Florida Chief Financial Officer Blaise Ingoglia accused the city of St. Petersburg on Wednesday of overspending in its 2025-26 budget by $49.4 million compared to a pre-pandemic baseline.
Ingoglia has been leading a statewide effort to audit cities and counties to find examples of wasteful government spending. He came to St. Petersburg last summer with questions about diversity, equity and inclusion — or DEI — initiatives, environmental goals and homeless services. This comes as the state has been exploring eliminating property taxes for residences with a homestead exemption.
“This is money that they could have easily cut, in our estimation, your millage rate by and offered property tax relief last year, they just chose not to,” Ingoglia said. “They chose to take the extra money and expand government.”
During a news conference at The Birchwood in St. Petersburg on Wednesday, Ingoglia said the bulk of the city’s overspending went toward hiring new employees. In that six-year time frame, he said that though the city gained 11,504 new residents, it hired 371 new employees. Of those, he said only 65 were first responders.
“I think we made the case here that a lot of that is personnel costs. They are not adding the same amount of first responders,” Ingoglia said in response to a question about how $49 million was spent. “So I do not have to look at the granular details. Basic math tells me a big chunk of it is personnel cost that they probably don’t need.”

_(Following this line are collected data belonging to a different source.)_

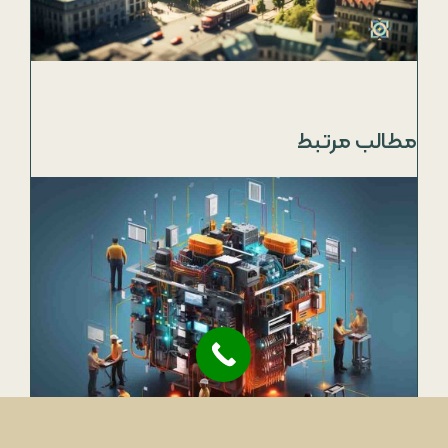
مطالب مرتبط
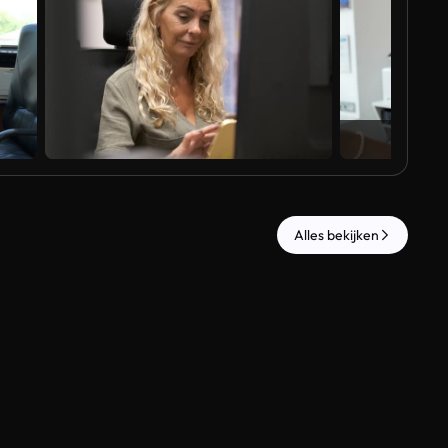
Al
Alles bekijken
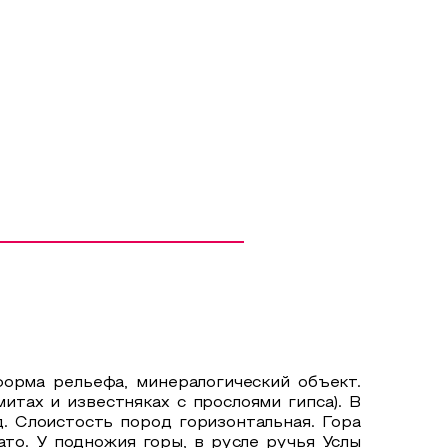
орма рельефа, минералогический объект.
тах и известняках с прослоями гипса). В
. Слоистость пород горизонтальная. Гора
то. У подножия горы, в русле ручья Услы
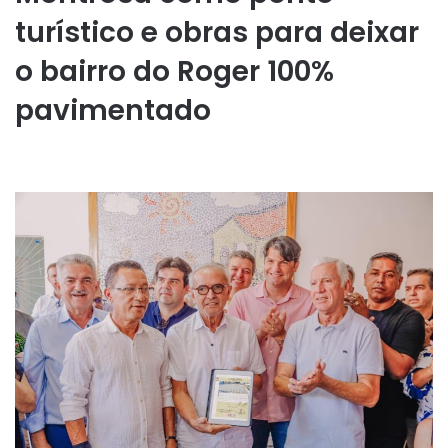
turístico e obras para deixar
o bairro do Roger 100%
pavimentado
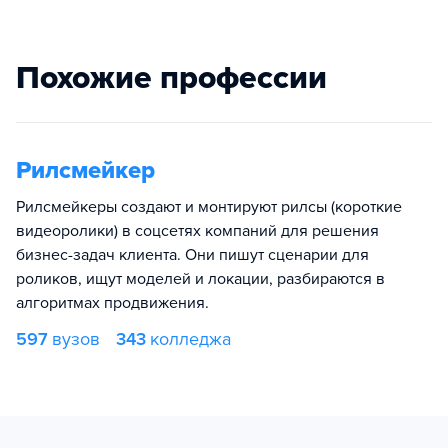
Похожие профессии
Рилсмейкер
Рилсмейкеры создают и монтируют рилсы (короткие
видеоролики) в соцсетях компаний для решения
бизнес-задач клиента. Они пишут сценарии для
роликов, ищут моделей и локации, разбираются в
алгоритмах продвижения.
597
вузов
343
колледжа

In a statement, Mayor Ken Welch, who did not attend the news conference, took issue with comments Ingoglia made about local governments using “every excuse in the book” to justify spending. He said the city just received the report from Florida’s Department of Governmental Efficiency — or DOGE — on local government spending, which has a four-page section on St. Petersburg, and is working to verify Ingoglia’s statements.
“Recent events remind us of the harm that false and politically motivated official statements can create,” Welch said. “The CFO’s claims are unsubstantiated and targeted to support the obvious political agenda of justifying property tax changes, regardless of the impacts on police and fire service delivery by local governments. We will continue to operate based on facts, not conjecture.”
Welch encouraged residents to review the city’s budget documents online.
DOGE’s report was provided to the Tampa Bay Times following a public records request. In St. Petersburg’s four-page section, it said the city had “modestly reduced” the tax rate several times but has “focused its attention on diversity programs and policies, rather than on spending restraint.”
“Florida DOGE’s site visits identified The City of St. Petersburg as having some of the most egregious examples of wrongful DEI among the locations visited, and elected officials have publicly defended these programs,” the report read.
Ingoglia said at the news conference that he was speaking about FAFO audits, with FAFO standing for Florida Agency for Fiscal Accountability. He said DOGE and FAFO are two separate things.